The U.S. corporate focus on shareholder value tends to limit investment in outdated strategies—even encourage divestment—well before any competing governance model would. Schumpeter’s ”creative destruction” is fostered by a bottom-line focus. Moreover, it is hard to claim (as many have at times, albeit often managers of poorly performing companies) that the capital markets are shortsighted compared with other corporate governors—the high number and value of technology and internet companies going public in recent years attests to this. Foolish maybe, but shortsighted? Certainly not.
But what about actual economic performance? Economists widely agree that the dominant measure of an economy’s success is GDP per capita. The United States—the world’s most capitalist, shareholder friendly economy—has a lead of more than 20 percent over other major countries. Up to 1975 other countries were catching up, but this convergence has since stopped. If anything, the lead of the United States has been widening. From 1994 to 1997, the McKinsey Global Institute carried out a series of research projects to analyze the differences in GDP per capita between the United States and other countries. The research, which focused on the United States, Germany, and Japan, attributed the U.S. advantage to much higher factor productivity, especially capital productivity. How can the United States be outperforming other countries with a savings rate that is often deplored as wholly inadequate? The answer is what happens to those savings. In the United States they are invested in more productive (i.e., economically profitable or value creating) projects than in either Germany or Japan. Financial returns in the corporate sector in the United States between 1974 and 1993 were dramatically higher than in Germany or Japan.
This is not to say that the shareholder value system is always perceived as fair. Job losses from restructuring disrupt lives. At the same time, one can argue that an economy’s ability to create jobs, or its lack thereof, is the better measure of fairness. On that score, the track record of the United States compared with the other countries speaks for itself. Two centuries ago, Adam Smith postulated that the most productive and innovative companies would create the highest returns to shareholders and attract better workers, who would be more productive and increase returns further—a virtuous cycle. On the other hand, companies that destroy value would create a vicious cycle and eventually wither away. In today’s terms, we believe that a company that focuses on building shareholder value is served well by being a good corporate citizen. Why? Simply because such a company will create more value for its shareholders. Consider the employee stakeholders. A company that tries to fatten its profits by providing a shabby work environment, underpaying employees, and skimping on benefits will have trouble attracting and retaining high quality employees. With today’s increased labor mobility and more educated workforce, this kind of a company will be less profitable. While it may feel good to treat people well, it’s also good business.
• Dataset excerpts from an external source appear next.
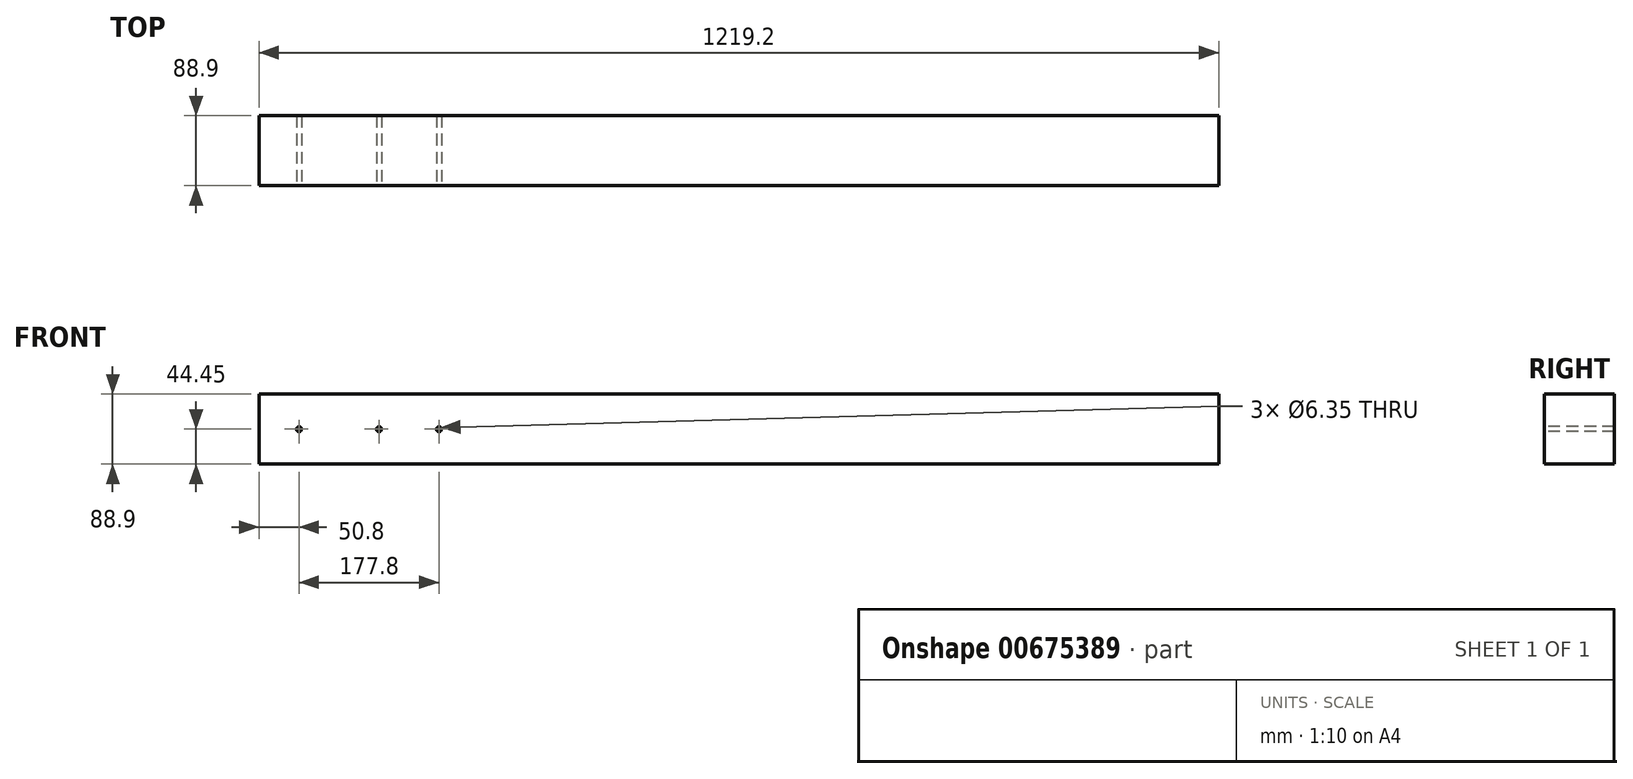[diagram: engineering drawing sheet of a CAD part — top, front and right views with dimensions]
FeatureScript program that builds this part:
annotation { "Feature Type Name" : "Feature", "Feature Type Description" : "" }
export const myFeature = defineFeature(function(context is Context, id is Id, definition is map)
    precondition{}
    {
        {
            var Q0;
            Q0=qCreatedBy(makeId("Top.planeOp"),FACE);
            var sketch = newSketch(context, id + "F0", { "sketchPlane" : qUnion([Q0])});
            skLineSegment(sketch, "E0.bottom", {"start": v(0, 0) * mm, "end": v(1219.2, 0) * mm});
            skLineSegment(sketch, "E1.top", {"start": v(0, -44.45) * mm, "end": v(1219.2, -44.45) * mm});
            skLineSegment(sketch, "E1.left", {"start": v(0, 0) * mm, "end": v(0, -44.45) * mm});
            skLineSegment(sketch, "E1.right", {"start": v(1219.2, 0) * mm, "end": v(1219.2, -44.45) * mm});
            skSolve(sketch);
        }
        {
            var Q0;
            Q0 = qSketchRegion(id + "F0", true);
            extrude(context, id + "F1", {"entities" : qUnion([Q0]), "depth" : 88.9 * mm, "offsetDistance" : 25.4 * mm});
        }
        {
            var Q0;
            Q0=qCreatedBy(makeId("Top.planeOp"),FACE);
            var sketch = newSketch(context, id + "F2", { "sketchPlane" : qUnion([Q0])});
            skLineSegment(sketch, "E2.bottom", {"start": v(0, 0) * mm, "end": v(1219.2, 0) * mm});
            skLineSegment(sketch, "E2.top", {"start": v(0, 44.45) * mm, "end": v(1219.2, 44.45) * mm});
            skLineSegment(sketch, "E2.left", {"start": v(0, 0) * mm, "end": v(0, 44.45) * mm});
            skLineSegment(sketch, "E2.right", {"start": v(1219.2, 0) * mm, "end": v(1219.2, 44.45) * mm});
            skSolve(sketch);
        }
        {
            var Q0;
            Q0 = qSketchRegion(id + "F2", true);
            extrude(context, id + "F3", {"entities" : qUnion([Q0]), "operationType" : NewBodyOperationType.ADD, "depth" : 88.9 * mm, "offsetDistance" : 25.4 * mm});
        }
        {
            var Q0;
            Q0=makeQuery(id+"F1.opExtrude","SWEPT_FACE",FACE,{"disambiguationData":[OSD([sQuery(id+"F0.wireOp",EDGE,"E1.top")])]});
            var sketch = newSketch(context, id + "F4", { "sketchPlane" : qUnion([Q0])});
            skCircle(sketch, "E3", {"center": v(50.8, 44.45) * mm, "radius": 3.18 * mm});
            skCircle(sketch, "E4", {"center": v(152.4, 44.45) * mm, "radius": 3.17 * mm});
            skCircle(sketch, "E5", {"center": v(228.6, 44.45) * mm, "radius": 3.17 * mm});
            skSolve(sketch);
        }
        {
            var Q0;
            Q0 = qSketchRegion(id + "F4", true);
            extrude(context, id + "F5", {"entities" : qUnion([Q0]), "operationType" : NewBodyOperationType.REMOVE, "endBound" : BoundingType.THROUGH_ALL, "oppositeDirection" : true, "depth" : 25.4 * mm, "offsetDistance" : 25.4 * mm});
        }
    });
The empirical record also strongly supports the conclusion that shareholder wealth creation does not come at the expense of other stakeholders. We analyzed the relationship among labor productivity, increases in shareholder wealth, and employment growth across a range of industries in the United States, Japan, and Germany. Our conclusions are that companies with higher labor productivity are more likely to create more value than those with lower productivity, and that these gains do not come at the expense of employees in general. Companies that are able to create more value also create more jobs.